Creating your own extractors

Advanced

This is an advanced section on how to create your own extractors, either from scratch or by re-using and depending upon existing extractors (both builtin and custom made).
If you haven’t done so already, you may want to read the extractor tour and the data extraction section.

Creating an extractor from scratch (a simple id extractor)

Ayakashi includes a command to generate a new extractor, let’s use it.
Inside your project’s root folder, run:

ayakashi new --extractor --name=id

This will create an extractors folder and our id.js extractor inside it.
id.js contains some example content which will suffice for our example

/**
 * @param {import("@ayakashi/types").IAyakashiInstance} ayakashi
 */
module.exports = function(ayakashi) {
    ayakashi.registerExtractor("id", function() {
        return {
            extract: function(element) {
                return element.id;
            },
            isValid: function(result) {
                return !!result;
            },
            useDefault: function() {
                return "no-id-found";
            }
        };
    });
};

As you might have already figured, this is an extractor that extracts an element’s id.
An id extractor is not something you would normally create, since the extraction API is perfectly capable to handle it without any extra code but it is really simple and serves as a good example.

New extractors should always be placed inside the extractors folder of a project.
registerExtractor() is used to create our new extractor. It accepts a function that should return an object with the following methods:

  • extract()
  • isValid()
  • useDefault()

When our extractor is used and a prop is passed to it, each of the prop’s element matches will be passed to the extract() method one by one.
Inside extract() we should return whatever it is we need from the element, in our case we return the element’s id.

Then the isValid() method is called with the result that extract() returned.
Inside isValid() we should check if the extraction is an acceptable value and return true or false.
In our example case we just check that an id was found.

If our isValid() method returned false, the useDefault() method will be called, in which we should return a default value we would like to use.

Re-using existing extractors (email extractor)

Let’s create something more complete and useful this time.
An email extractor which will extract an email address from a prop’s text.

We will see how to re-use existing extractors and built upon them (the text extractor in our case).

We will use an email regex taken from emailregex.com, which should work fine in most cases.
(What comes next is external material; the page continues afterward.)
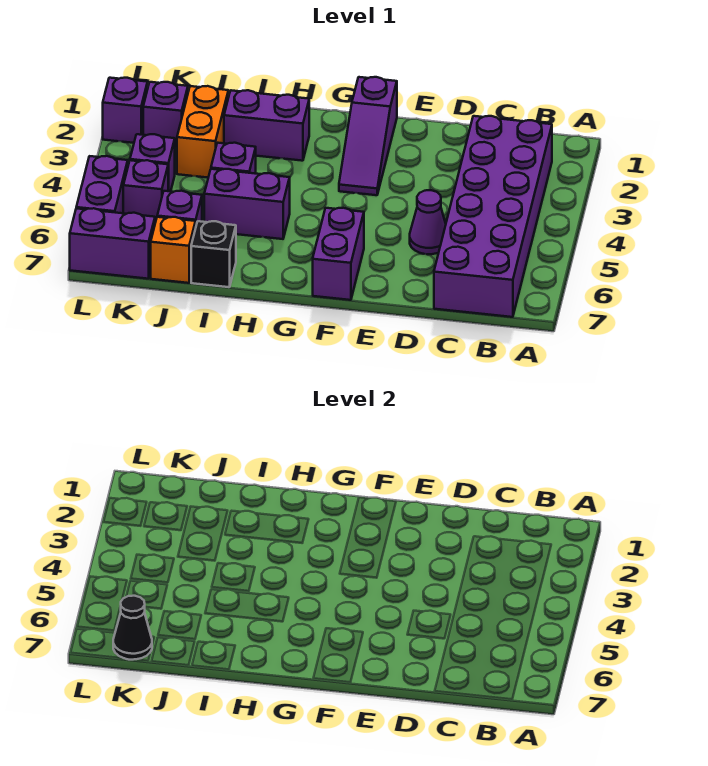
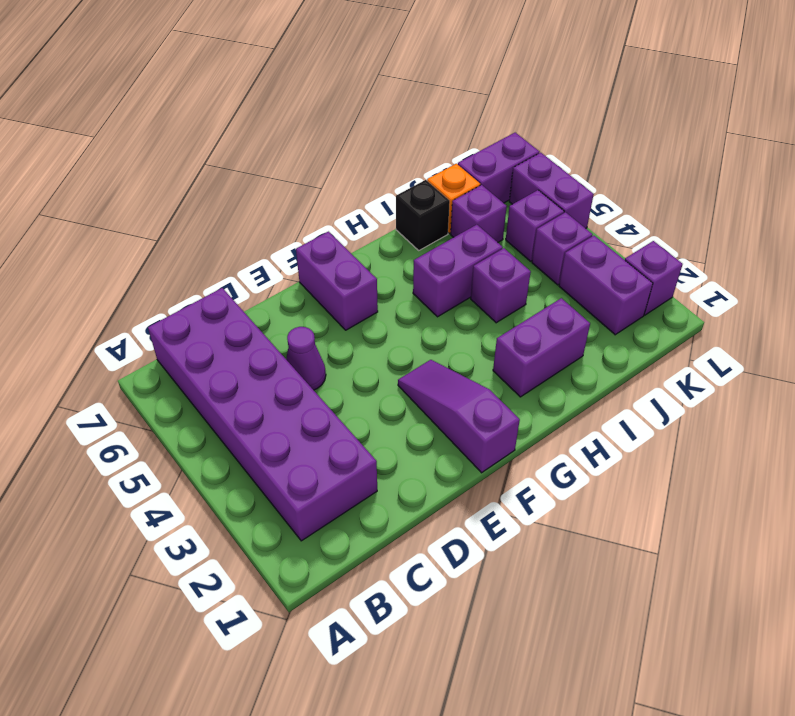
orange 1x2 brick [177,86,228,178] -> none
purple 1x1 brick [143,82,188,147] -> purple 1x2 brick [559,236,653,335]
black 1x1 cone [113,596,152,660] -> none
Let’s generate our new extractor:

ayakashi new --extractor --name=email

This time we will replace the generated example content with:

/**
 * @param {import("@ayakashi/types").IAyakashiInstance} ayakashi
 */
module.exports = function(ayakashi) {
    ayakashi.registerExtractor("email", function() {
        const self = this;
        return {
            extract: function(element) {
                //let's use the text extractor
                const textExtractor = self.extractors.text();
                const textResult = textExtractor.extract(element);
                //if no text was found at all, return null
                if (!textExtractor.isValid(textResult)) {
                    return null;
                }
                //let's check our email regex
                const EMAIL_REGEX = /(?:[a-z0-9!#$%&'*+/=?^_`{|}~-]+(?:\.[a-z0-9!#$%&'*+/=?^_`{|}~-]+)*|"(?:[\x01-\x08\x0b\x0c\x0e-\x1f\x21\x23-\x5b\x5d-\x7f]|\\[\x01-\x09\x0b\x0c\x0e-\x7f])*")@(?:(?:[a-z0-9](?:[a-z0-9-]*[a-z0-9])?\.)+[a-z0-9](?:[a-z0-9-]*[a-z0-9])?|\[(?:(?:25[0-5]|2[0-4][0-9]|[01]?[0-9][0-9]?)\.){3}(?:25[0-5]|2[0-4][0-9]|[01]?[0-9][0-9]?|[a-z0-9-]*[a-z0-9]:(?:[\x01-\x08\x0b\x0c\x0e-\x1f\x21-\x5a\x53-\x7f]|\\[\x01-\x09\x0b\x0c\x0e-\x7f])+)\])/;
                const match = textResult.match(EMAIL_REGEX);
                if (match) {
                    return match.join("");
                } else {
                    return null;
                }
            },
            isValid: function(result) {
                return !!result;
            },
            useDefault: function() {
                return "no-email-found";
            }
        };
    }, ["text"]);
};

Ok, let’s see what’s going on here.

Notice the extra parameter ["text"] after the function. This is how we let Ayakashi know that we depend upon the text extractor. Any number of extractors can be passed here.

First we initialize the text() extractor and try to get the element’s text. If no text was found at all we return null.
Then we match the text result against our regex, returning it if it matched or returning null otherwise.

Our isValid() method is pretty simple, it just checks if we returned a truthy value.

Our useDefault() method will just return the string "no-email-found" if no email was found.